Under India’s inflation targeting framework, the government has mandated the RBI to keep inflation within a narrow band of 2-6%, with a midpoint target of 4%. But one of the less-discussed challenges for the Monetary Policy Committee is the ability to reliably estimate what inflation will be in the future, not just measure what it is today.
Future inflation is shaped by the usual suspects: demand-supply mismatches, supply shocks, global commodity prices. But there is another, less tangible determinant that carries just as much weight, which are people’s expectations. What people expect inflation to be has a significant bearing on what inflation actually becomes, in an almost self-fulfilling fashion.
The mechanics are straightforward. If people expect prices to rise sharply in the coming months, they negotiate higher wages today to protect their purchasing power. When wages rise across the board, household incomes go up, demand increases, but supply doesn’t immediately follow and so prices rise. The expectation of inflation produces the very inflation that was expected. Firms also rise prices preemptively in expectation of inflation and to cover the increased costs due to higher wages. Therefore, for a central bank understanding, measuring and managing expectations is an important task in managing inflation.
So how does a central bank measure expectations? The US Federal Reserve has several tools at its disposal. The most important are Treasury Inflation-Protected Securities or government bonds whose principal is indexed to CPI. By comparing yields on TIPS against regular Treasury bonds, analysts can extract the “breakeven inflation rate”: what financial markets collectively believe inflation will average over 5, 10, or even 30 years.
Alongside TIPS, the US also has a deep market in inflation swaps, which are derivatives where one party pays a fixed rate and receives actual realised inflation in return. The rate at which this swap is priced reveals, in real time, what sophisticated market participants are betting inflation will be.
An inflation swap is a contract between two parties who are, in effect, betting against each other on what inflation will turn out to be. Say a bank and a pension fund enter into an inflation swap. The bank agrees to pay a fixed rate of 4% per year on a notional amount, say ₹100 crore. The pension fund agrees to pay whatever inflation actually turns out to be over that period. At the end of the contract, only the net difference changes hands. If inflation comes in at 6%, the pension fund pays the bank 6%, and the bank pays the pension fund 4%, so the bank receives a net 2% on ₹100 crore. If inflation comes in at 3%, the bank pays out a net 1%.
India has neither.
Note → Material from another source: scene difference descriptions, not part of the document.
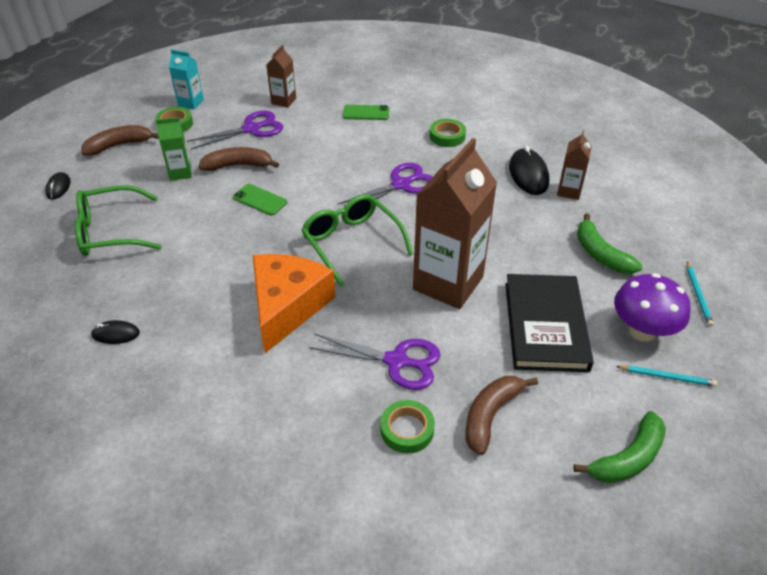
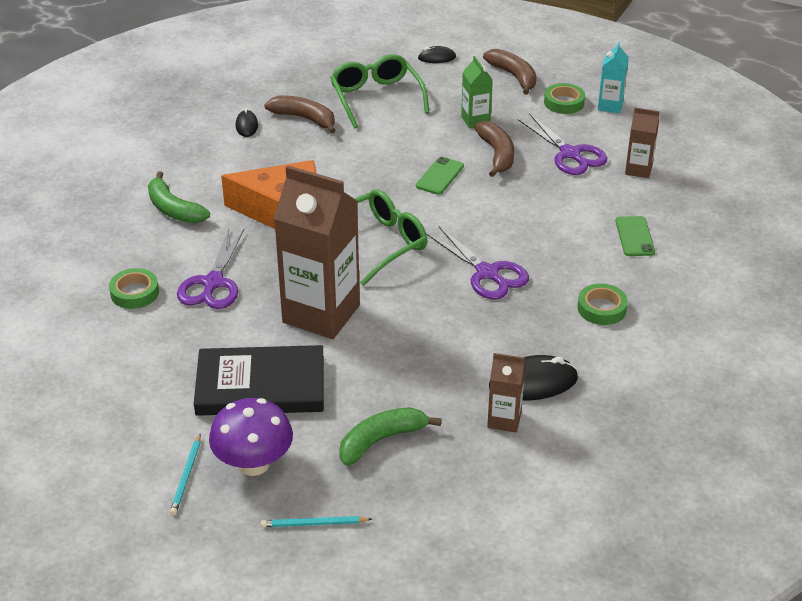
camera: 85 degrees right, 5 degrees down
brown banana [465,376,538,455] -> brown banana moved to [264,96,336,134]
green banana [574,411,666,483] -> green banana moved to [148,171,210,223]

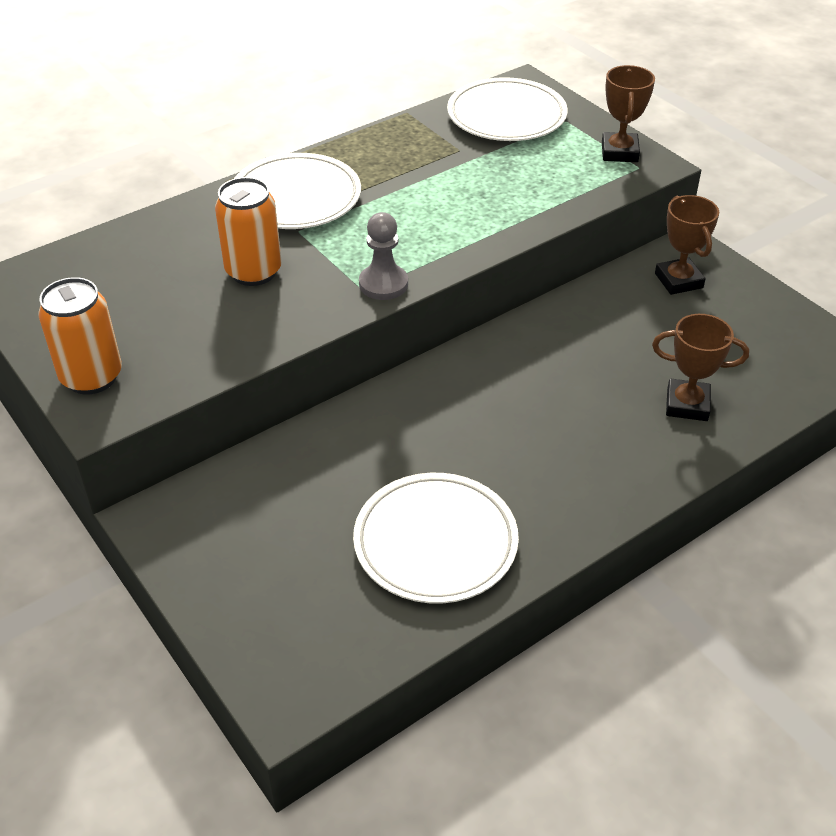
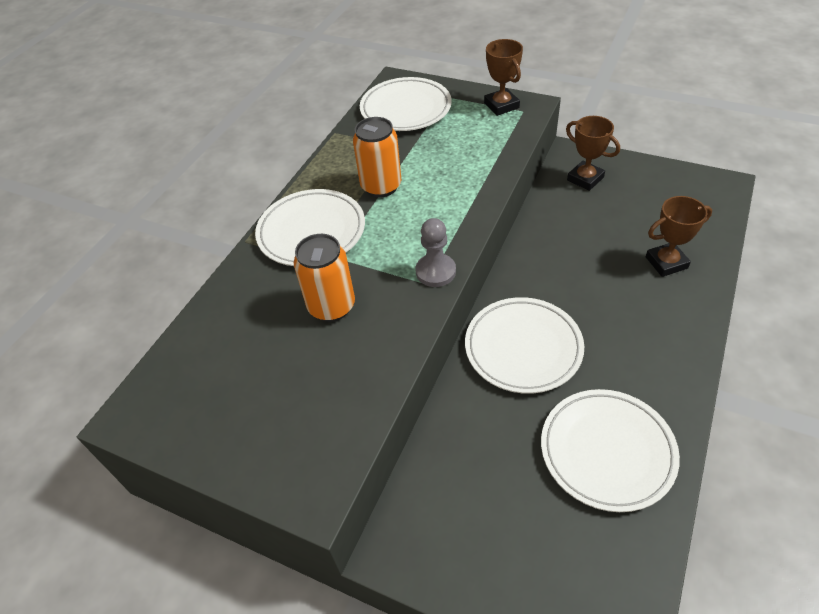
camera: 25 degrees left, 5 degrees up
orange can [38,277,122,394] -> orange can moved to [353,117,401,198]
none -> white plate [465,297,584,394]

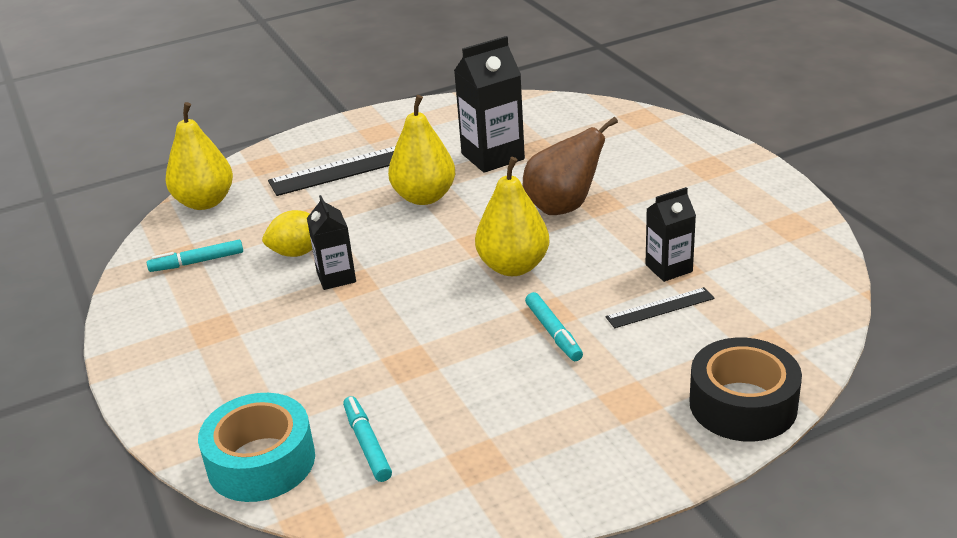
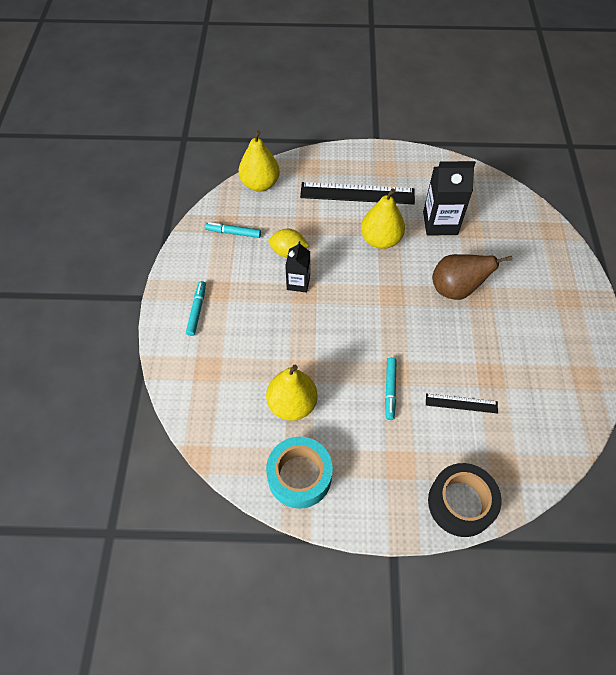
camera: 25 degrees right, 25 degrees up
turquoise tape [198,393,315,502] -> turquoise tape moved to [266,437,333,509]
turquoise marker [343,396,392,482] -> turquoise marker moved to [186,281,206,336]
yellow pear [475,157,549,276] -> yellow pear moved to [266,365,318,421]
black carton [646,187,696,282] -> none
What the RBI relies on, primarily, is its Inflation Expectations Survey of Households, a bi-monthly questionnaire. The results are quite unreliable though. In 2025-26, surveyed households reported perceived inflation of around 7.2%, while actual CPI inflation averaged 3.3%, which amounts to a gap of nearly 4 percentage points. Research shows that Indian households form inflation expectations by looking backward at recent grocery prices, not forward at macroeconomic conditions. They are, in effect, measuring the price of tomatoes, not the trajectory of the economy.
There are real policy consequences due to this. If the MPC takes an upward-biased survey at face value, it risks keeping interest rates higher than the underlying inflation situation warrants. Tightening credit conditions unnecessarily for businesses and households, which will dampen the economy.
To fix this, India’s financial markets needs to be developed better. It requires the deepening of the institutional investor base, expanding inflation-linked government bonds, and building the derivatives ecosystem that makes inflation swaps viable. That is not entirely under the mandate of RBI, but is crucial for RBI to do its job.